Distill2Explain: Differentiable decision trees for explainable reinforcement learning in energy application controllers
Gargya Gokhale, Seyed Soroush Karimi Madahi, Bert Claessens, Chris Develder
TL;DR
This paper tackles the challenge of explainable reinforcement learning for residential energy management by distilling a standard RL policy into differentiable decision trees (DDTs). The two-stage method first trains a DQN teacher and then uses policy distillation to obtain shallow, executable DDTs that produce clear if-then-else rules. Empirical results on a battery-based home energy management scenario show that DDTs achieve comparable performance to the teacher with substantially smaller compute footprints, and outperform a baseline RBC by about 20–25%. The work demonstrates the practical potential of edge-deployable, explainable RL controllers for energy systems, while identifying stability and scalability considerations for future extensions.
Abstract
Demand-side flexibility is gaining importance as a crucial element in the energy transition process. Accounting for about 25% of final energy consumption globally, the residential sector is an important (potential) source of energy flexibility. However, unlocking this flexibility requires developing a control framework that (1) easily scales across different houses, (2) is easy to maintain, and (3) is simple to understand for end-users. A potential control framework for such a task is data-driven control, specifically model-free reinforcement learning (RL). Such RL-based controllers learn a good control policy by interacting with their environment, learning purely based on data and with minimal human intervention. Yet, they lack explainability, which hampers user acceptance. Moreover, limited hardware capabilities of residential assets forms a hurdle (e.g., using deep neural networks).
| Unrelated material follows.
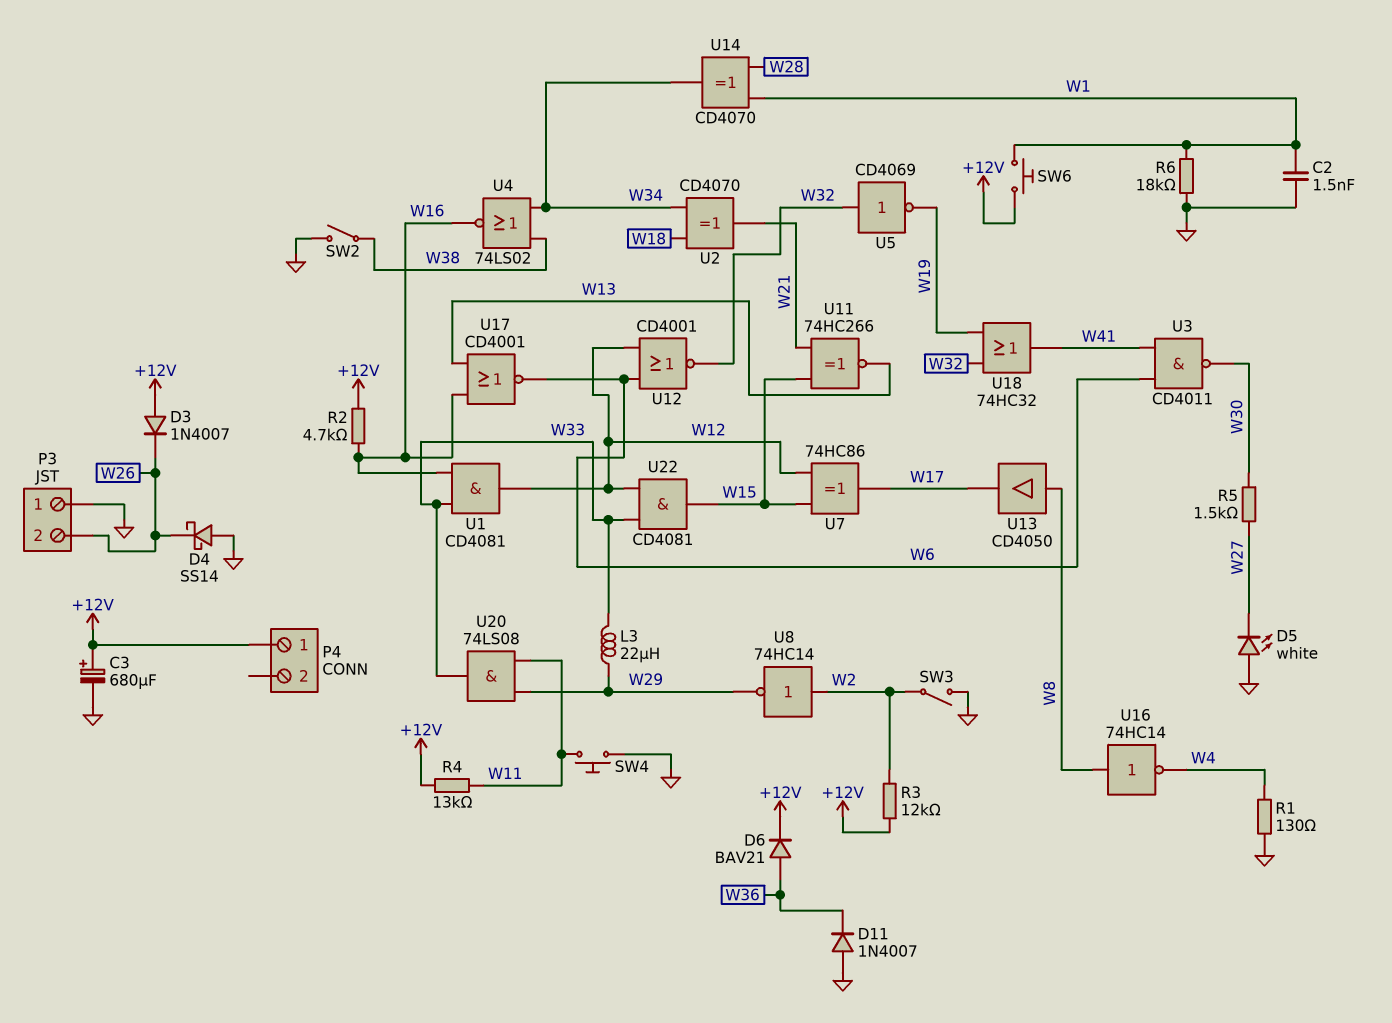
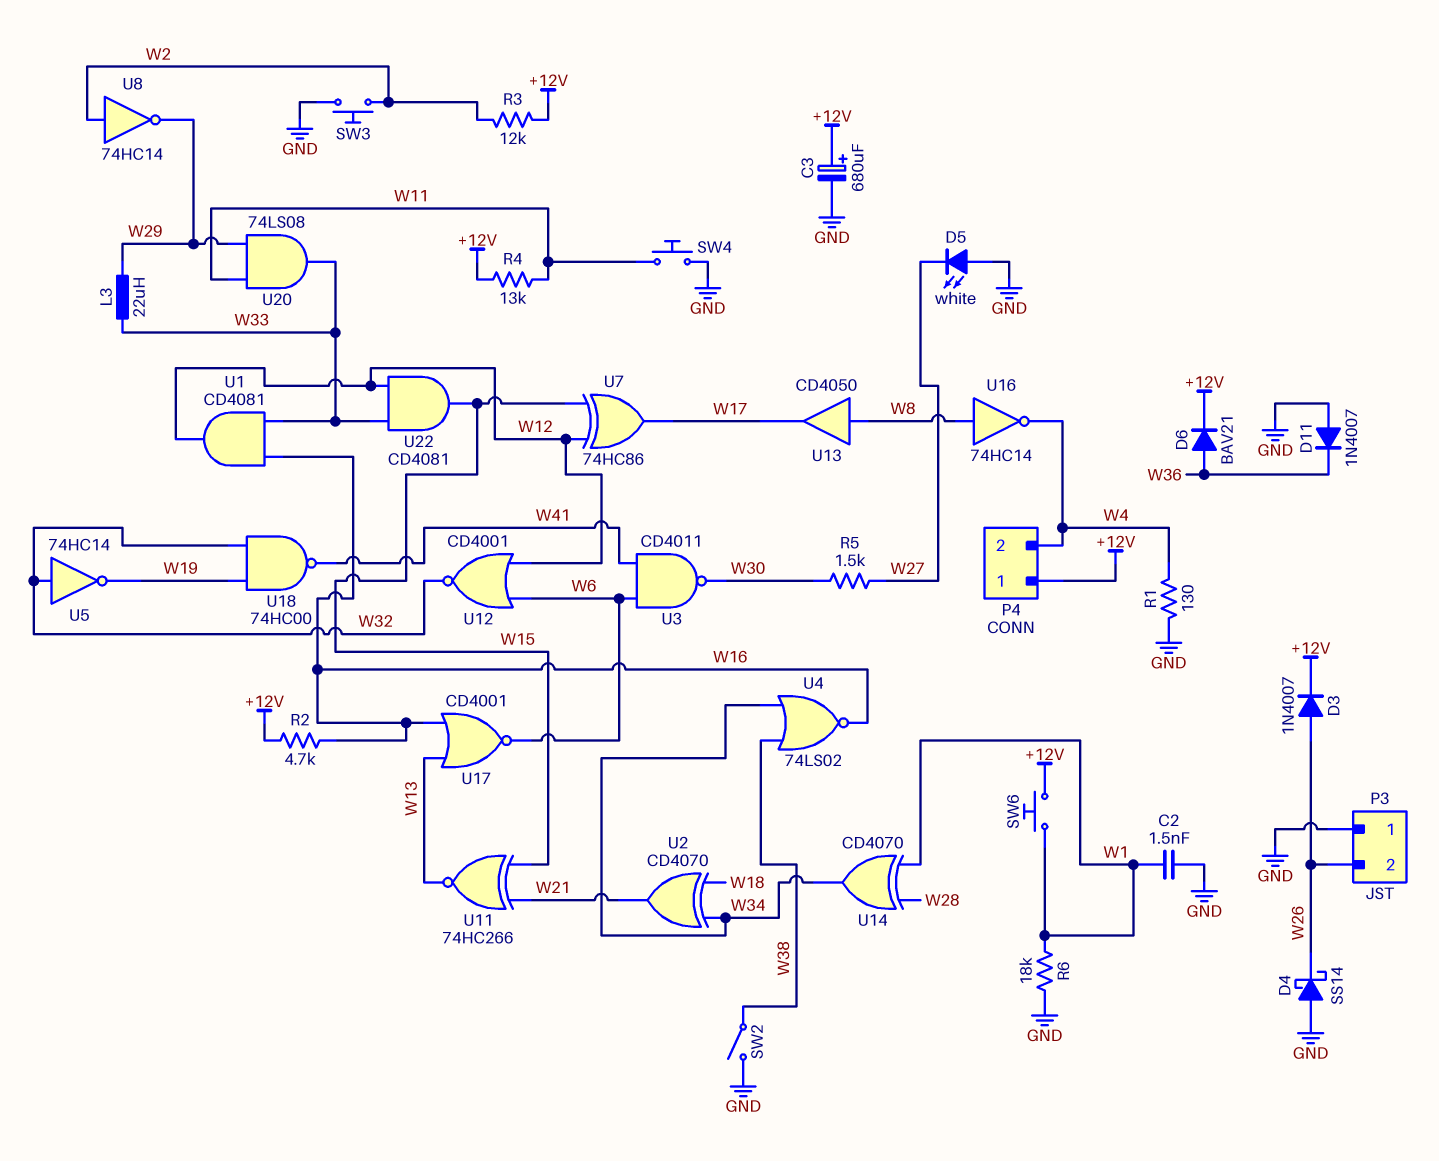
D3: diode 1N4007 (A +12V, K W26) -> diode 1N4007 (A W26, K +12V)
P4 pin 2: none -> W4
SW3: switch (GND, W2) -> button (GND, W2)
U5: NOT CD4069 (in W32, out W19) -> NOT 74HC14 (in W32, out W19)
U18: OR 74HC32 (in W19, in W32, out W41) -> NAND 74HC00 (in W19, in W32, out W41)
To overcome both those challenges, we propose a novel method to obtain explainable RL policies by using differentiable decision trees. Using a policy distillation approach, we train these differentiable decision trees to mimic standard RL-based controllers, leading to a decision tree-based control policy that is data-driven and easy to explain. As a proof-of-concept, we examine the performance and explainability of our proposed approach in a battery-based home energy management system to reduce energy costs. For this use case, we show that our proposed approach can outperform baseline rule-based policies by about 20-25%, while providing simple, explainable control policies. We further compare these explainable policies with standard RL policies and examine the performance trade-offs associated with this increased explainability.